The American Academy of Pediatrics says that kids spend up to seven hours a day on screens, and summer time can make those numbers climb higher. And while we can encourage balance and offscreen hobbies, we can also make time onscreen more meaningful and rewarding. How? Here are some helpful tips from our friends at Messenger Kids.
1. Chat about online safety basics.
According to one 2017 study, two-thirds of young people say they would like schools to provide more support on online safety issues.
Where to start? Connect Safely offers tips and advice to help teachers guide students to take on more responsibility in their digital lives.
2. Collaborate with families.
Of course, we can’t keep students safe online without having families on board. That’s why, together with Messenger Kids, we created this free one-page flyer to email home (or share on social media), sharing our top tips for parents to help their kids nurture healthy digital habits this summer.
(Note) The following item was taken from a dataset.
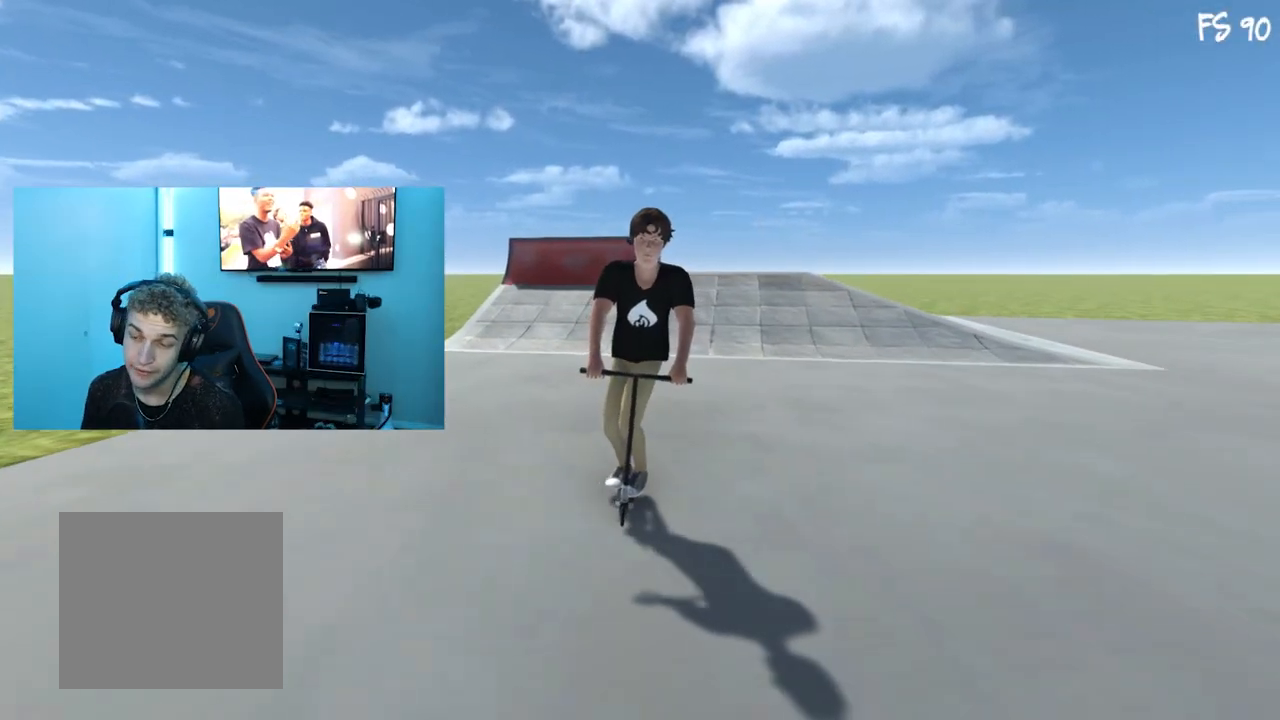
{"buttons": [], "left_stick": "center", "right_stick": "center", "events": []}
It’s available in English and Spanish versions.
3. Teach smart social media habits.
There are two important messages to share when it comes to social media. The first is that what students post, send, or share is forever. Talk about how what they share informs how their school community and family sees them … and how they see themselves.
The second is that digital citizenship matters. Online environments are no different than the playground: “If you see something, say something.” Letting students know what kind of behavior is okay is critical for a safe and positive online experience.
4. Recommend kid-friendly tools.
If there’s one thing the internet isn’t short on its choices, and the number of kid-safe options continues to grow. A few of our favorites include search engines like Kiddle and Safe Search Kids as well as the video and messaging app Messenger Kids.
5. Use tech to nurture IRL friendships.
Some of your students may be having far-flung adventures this summer, while others stick closer to home. No matter where their summers take them, encourage kids to take advantage of digital tools to stay in touch with one another. You might even challenge them to share reading recommendations or summer bucket list items.